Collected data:
※ ※ ※

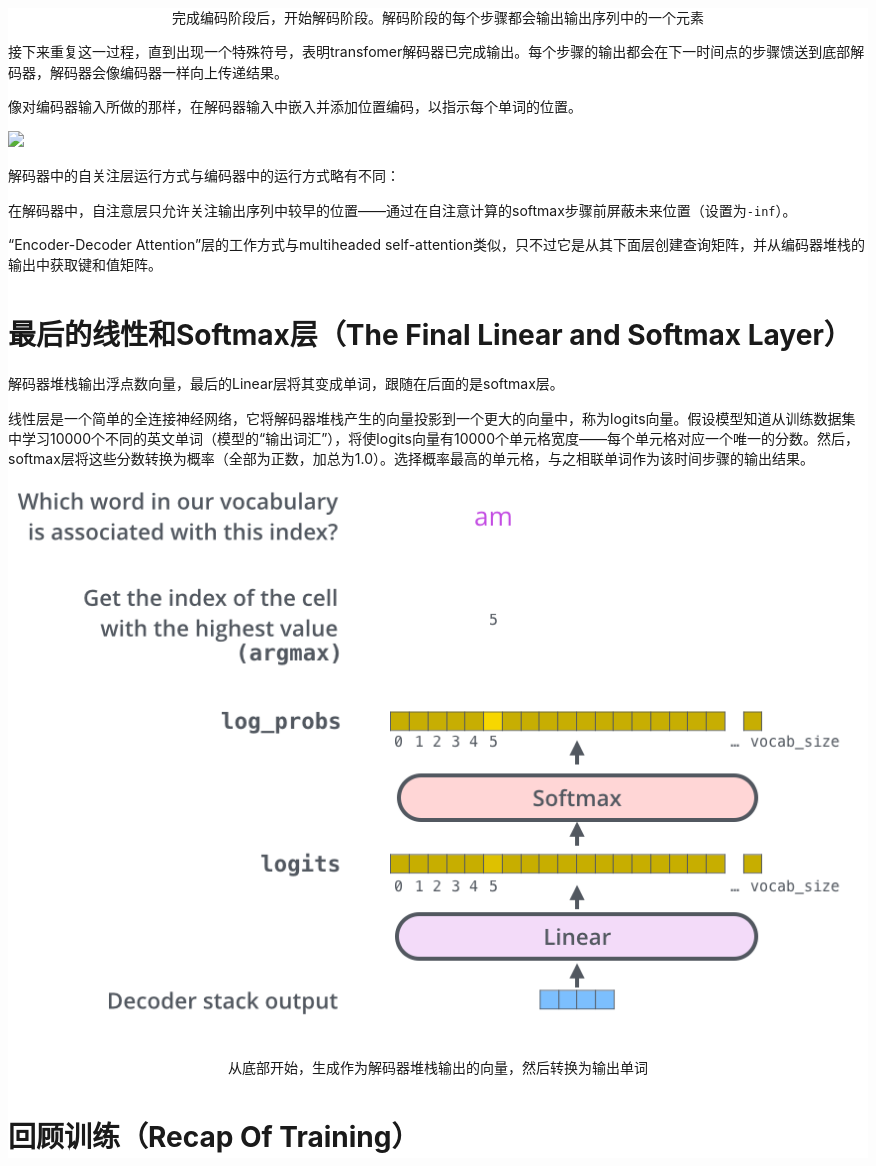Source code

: <center>完成编码阶段后，开始解码阶段。解码阶段的每个步骤都会输出输出序列中的一个元素</center>

接下来重复这一过程，直到出现一个特殊符号，表明transfomer解码器已完成输出。每个步骤的输出都会在下一时间点的步骤馈送到底部解码器，解码器会像编码器一样向上传递结果。

像对编码器输入所做的那样，在解码器输入中嵌入并添加位置编码，以指示每个单词的位置。

![](/assets/images/2023-06/transformer_decoding_2.gif)

解码器中的自关注层运行方式与编码器中的运行方式略有不同：

在解码器中，自注意层只允许关注输出序列中较早的位置——通过在自注意计算的softmax步骤前屏蔽未来位置（设置为`-inf`）。

“Encoder-Decoder Attention”层的工作方式与multiheaded self-attention类似，只不过它是从其下面层创建查询矩阵，并从编码器堆栈的输出中获取键和值矩阵。

# 最后的线性和Softmax层（The Final Linear and Softmax Layer）

解码器堆栈输出浮点数向量，最后的Linear层将其变成单词，跟随在后面的是softmax层。

线性层是一个简单的全连接神经网络，它将解码器堆栈产生的向量投影到一个更大的向量中，称为logits向量。假设模型知道从训练数据集中学习10000个不同的英文单词（模型的“输出词汇”），将使logits向量有10000个单元格宽度——每个单元格对应一个唯一的分数。然后，softmax层将这些分数转换为概率（全部为正数，加总为1.0）。选择概率最高的单元格，与之相联单词作为该时间步骤的输出结果。

![](/assets/images/2023-06/Pasted%20image%2020230719130302.png)
<center>从底部开始，生成作为解码器堆栈输出的向量，然后转换为输出单词</center>

# 回顾训练（Recap Of Training）
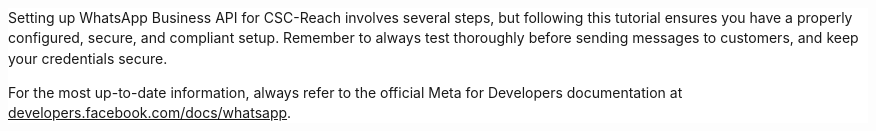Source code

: Setting up WhatsApp Business API for CSC-Reach involves several steps, but following this tutorial ensures you have a properly configured, secure, and compliant setup. Remember to always test thoroughly before sending messages to customers, and keep your credentials secure.

For the most up-to-date information, always refer to the official Meta for Developers documentation at [developers.facebook.com/docs/whatsapp](https://developers.facebook.com/docs/whatsapp).
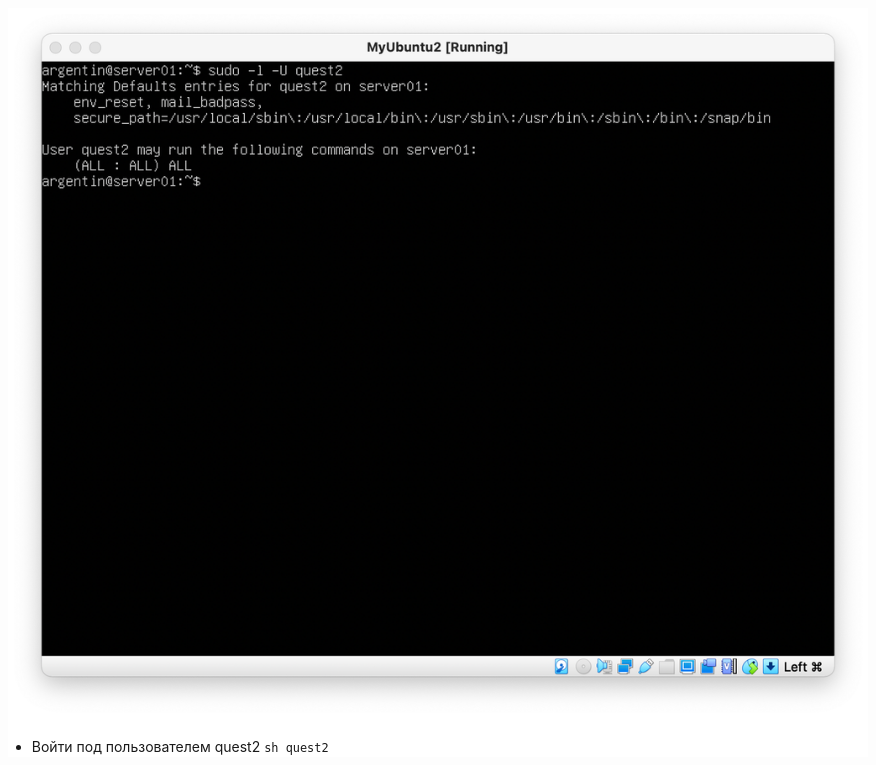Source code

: ![Проверить есть ли sudo права у quest2](./src/images/scr14.png)
* Войти под пользователем quest2 `sh quest2`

※ ※ ※

# EXERCISE
Copy out the preceding entries without a single change, leaving out the pictures.

# TASK RESULT
Source code

: <center>完成编码阶段后，开始解码阶段。解码阶段的每个步骤都会输出输出序列中的一个元素</center>

接下来重复这一过程，直到出现一个特殊符号，表明transfomer解码器已完成输出。每个步骤的输出都会在下一时间点的步骤馈送到底部解码器，解码器会像编码器一样向上传递结果。

像对编码器输入所做的那样，在解码器输入中嵌入并添加位置编码，以指示每个单词的位置。

![](/assets/images/2023-06/transformer_decoding_2.gif)

解码器中的自关注层运行方式与编码器中的运行方式略有不同：

在解码器中，自注意层只允许关注输出序列中较早的位置——通过在自注意计算的softmax步骤前屏蔽未来位置（设置为`-inf`）。

“Encoder-Decoder Attention”层的工作方式与multiheaded self-attention类似，只不过它是从其下面层创建查询矩阵，并从编码器堆栈的输出中获取键和值矩阵。

# 最后的线性和Softmax层（The Final Linear and Softmax Layer）

解码器堆栈输出浮点数向量，最后的Linear层将其变成单词，跟随在后面的是softmax层。

线性层是一个简单的全连接神经网络，它将解码器堆栈产生的向量投影到一个更大的向量中，称为logits向量。假设模型知道从训练数据集中学习10000个不同的英文单词（模型的“输出词汇”），将使logits向量有10000个单元格宽度——每个单元格对应一个唯一的分数。然后，softmax层将这些分数转换为概率（全部为正数，加总为1.0）。选择概率最高的单元格，与之相联单词作为该时间步骤的输出结果。

![](/assets/images/2023-06/Pasted%20image%2020230719130302.png)
<center>从底部开始，生成作为解码器堆栈输出的向量，然后转换为输出单词</center>

# 回顾训练（Recap Of Training）
Source code

: Setting up WhatsApp Business API for CSC-Reach involves several steps, but following this tutorial ensures you have a properly configured, secure, and compliant setup. Remember to always test thoroughly before sending messages to customers, and keep your credentials secure.

For the most up-to-date information, always refer to the official Meta for Developers documentation at [developers.facebook.com/docs/whatsapp](https://developers.facebook.com/docs/whatsapp).
Source code

: ![Проверить есть ли sudo права у quest2](./src/images/scr14.png)
* Войти под пользователем quest2 `sh quest2`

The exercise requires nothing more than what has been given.